[Data excerpts]

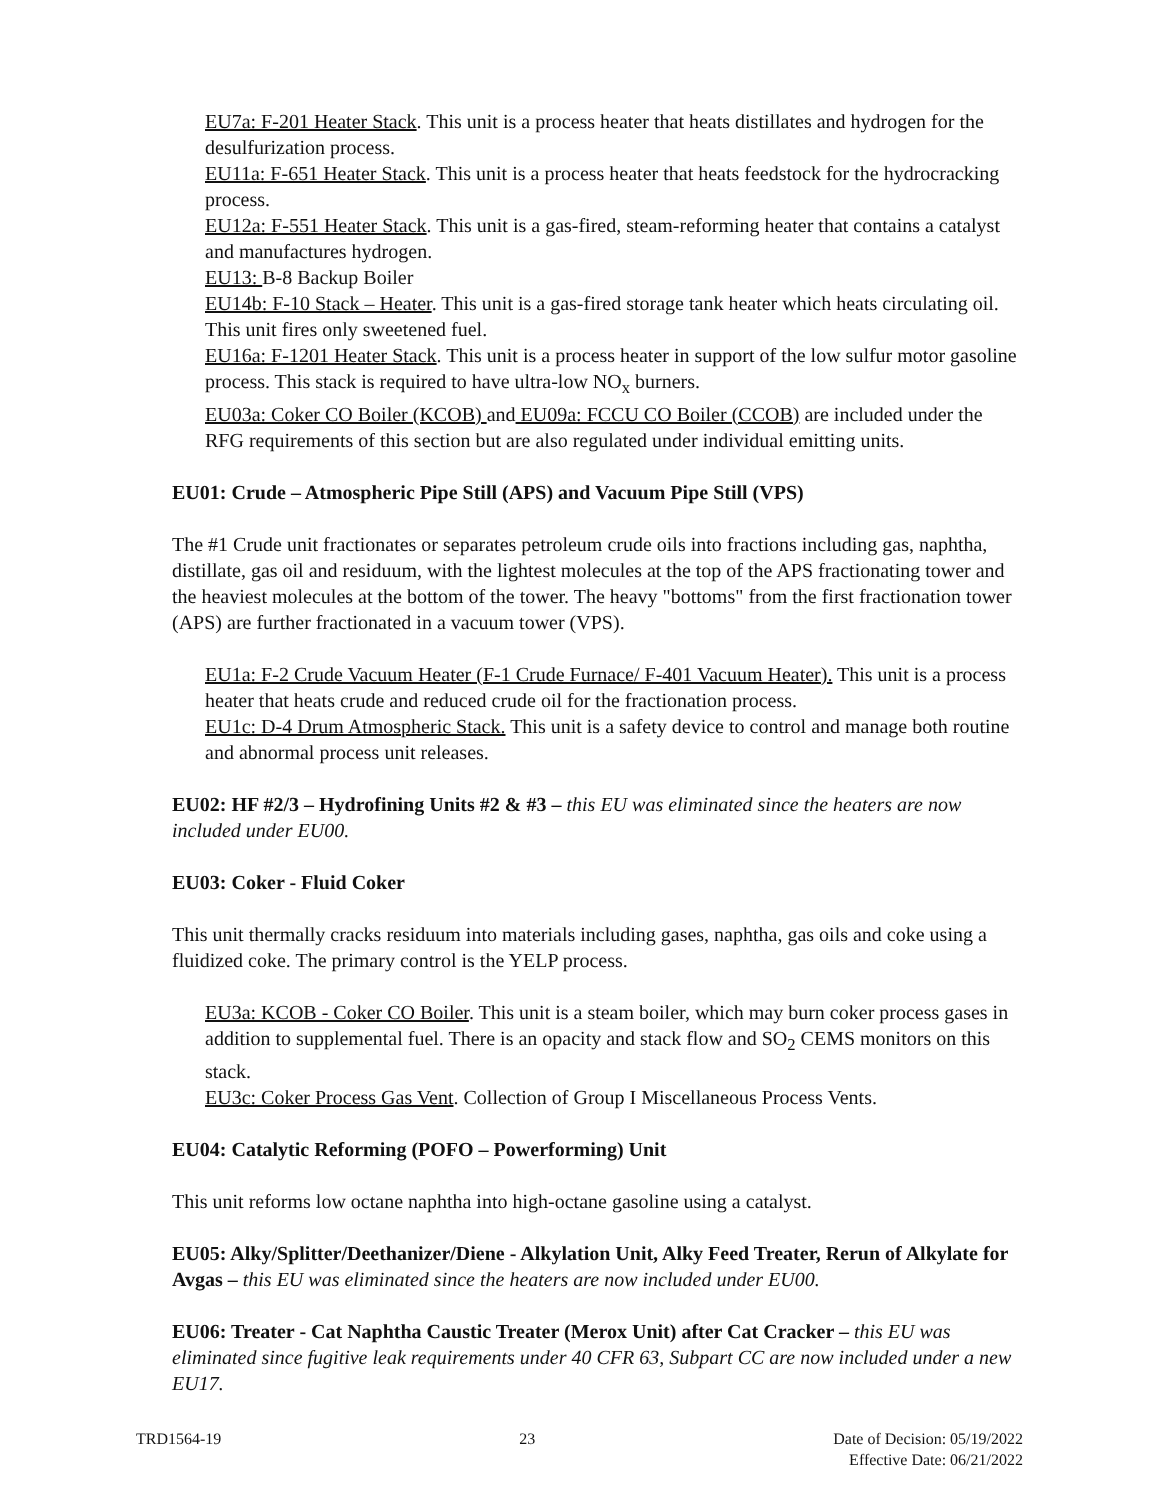EU7a: F-201 Heater Stack. This unit is a process heater that heats distillates and hydrogen for the desulfurization process.
EU11a: F-651 Heater Stack. This unit is a process heater that heats feedstock for the hydrocracking process.
EU12a: F-551 Heater Stack. This unit is a gas-fired, steam-reforming heater that contains a catalyst and manufactures hydrogen.
EU13: B-8 Backup Boiler
EU14b: F-10 Stack – Heater. This unit is a gas-fired storage tank heater which heats circulating oil. This unit fires only sweetened fuel.
EU16a: F-1201 Heater Stack. This unit is a process heater in support of the low sulfur motor gasoline process. This stack is required to have ultra-low NO<sub>x</sub> burners.
EU03a: Coker CO Boiler (KCOB) and EU09a: FCCU CO Boiler (CCOB) are included under the RFG requirements of this section but are also regulated under individual emitting units.
EU01: Crude – Atmospheric Pipe Still (APS) and Vacuum Pipe Still (VPS)
The #1 Crude unit fractionates or separates petroleum crude oils into fractions including gas, naphtha, distillate, gas oil and residuum, with the lightest molecules at the top of the APS fractionating tower and the heaviest molecules at the bottom of the tower. The heavy "bottoms" from the first fractionation tower (APS) are further fractionated in a vacuum tower (VPS).
EU1a: F-2 Crude Vacuum Heater (F-1 Crude Furnace/ F-401 Vacuum Heater). This unit is a process heater that heats crude and reduced crude oil for the fractionation process.
EU1c: D-4 Drum Atmospheric Stack. This unit is a safety device to control and manage both routine and abnormal process unit releases.
EU02: HF #2/3 – Hydrofining Units #2 & #3 – this EU was eliminated since the heaters are now included under EU00.
EU03: Coker - Fluid Coker
This unit thermally cracks residuum into materials including gases, naphtha, gas oils and coke using a fluidized coke. The primary control is the YELP process.
EU3a: KCOB - Coker CO Boiler. This unit is a steam boiler, which may burn coker process gases in addition to supplemental fuel. There is an opacity and stack flow and SO<sub>2</sub> CEMS monitors on this stack.
EU3c: Coker Process Gas Vent. Collection of Group I Miscellaneous Process Vents.
EU04: Catalytic Reforming (POFO – Powerforming) Unit
This unit reforms low octane naphtha into high-octane gasoline using a catalyst.
EU05: Alky/Splitter/Deethanizer/Diene - Alkylation Unit, Alky Feed Treater, Rerun of Alkylate for Avgas – this EU was eliminated since the heaters are now included under EU00.
EU06: Treater - Cat Naphtha Caustic Treater (Merox Unit) after Cat Cracker – this EU was eliminated since fugitive leak requirements under 40 CFR 63, Subpart CC are now included under a new EU17.
TRD1564-19 23 Date of Decision: 05/19/2022
Effective Date: 06/21/2022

• Exercise directions: Output each record above exactly as written. Skip any pictures.

• Answer to the problem:
EU7a: F-201 Heater Stack. This unit is a process heater that heats distillates and hydrogen for the desulfurization process.
EU11a: F-651 Heater Stack. This unit is a process heater that heats feedstock for the hydrocracking process.
EU12a: F-551 Heater Stack. This unit is a gas-fired, steam-reforming heater that contains a catalyst and manufactures hydrogen.
EU13: B-8 Backup Boiler
EU14b: F-10 Stack – Heater. This unit is a gas-fired storage tank heater which heats circulating oil. This unit fires only sweetened fuel.
EU16a: F-1201 Heater Stack. This unit is a process heater in support of the low sulfur motor gasoline process. This stack is required to have ultra-low NO<sub>x</sub> burners.
EU03a: Coker CO Boiler (KCOB) and EU09a: FCCU CO Boiler (CCOB) are included under the RFG requirements of this section but are also regulated under individual emitting units.
EU01: Crude – Atmospheric Pipe Still (APS) and Vacuum Pipe Still (VPS)
The #1 Crude unit fractionates or separates petroleum crude oils into fractions including gas, naphtha, distillate, gas oil and residuum, with the lightest molecules at the top of the APS fractionating tower and the heaviest molecules at the bottom of the tower. The heavy "bottoms" from the first fractionation tower (APS) are further fractionated in a vacuum tower (VPS).
EU1a: F-2 Crude Vacuum Heater (F-1 Crude Furnace/ F-401 Vacuum Heater). This unit is a process heater that heats crude and reduced crude oil for the fractionation process.
EU1c: D-4 Drum Atmospheric Stack. This unit is a safety device to control and manage both routine and abnormal process unit releases.
EU02: HF #2/3 – Hydrofining Units #2 & #3 – this EU was eliminated since the heaters are now included under EU00.
EU03: Coker - Fluid Coker
This unit thermally cracks residuum into materials including gases, naphtha, gas oils and coke using a fluidized coke. The primary control is the YELP process.
EU3a: KCOB - Coker CO Boiler. This unit is a steam boiler, which may burn coker process gases in addition to supplemental fuel. There is an opacity and stack flow and SO<sub>2</sub> CEMS monitors on this stack.
EU3c: Coker Process Gas Vent. Collection of Group I Miscellaneous Process Vents.
EU04: Catalytic Reforming (POFO – Powerforming) Unit
This unit reforms low octane naphtha into high-octane gasoline using a catalyst.
EU05: Alky/Splitter/Deethanizer/Diene - Alkylation Unit, Alky Feed Treater, Rerun of Alkylate for Avgas – this EU was eliminated since the heaters are now included under EU00.
EU06: Treater - Cat Naphtha Caustic Treater (Merox Unit) after Cat Cracker – this EU was eliminated since fugitive leak requirements under 40 CFR 63, Subpart CC are now included under a new EU17.
TRD1564-19 23 Date of Decision: 05/19/2022
Effective Date: 06/21/2022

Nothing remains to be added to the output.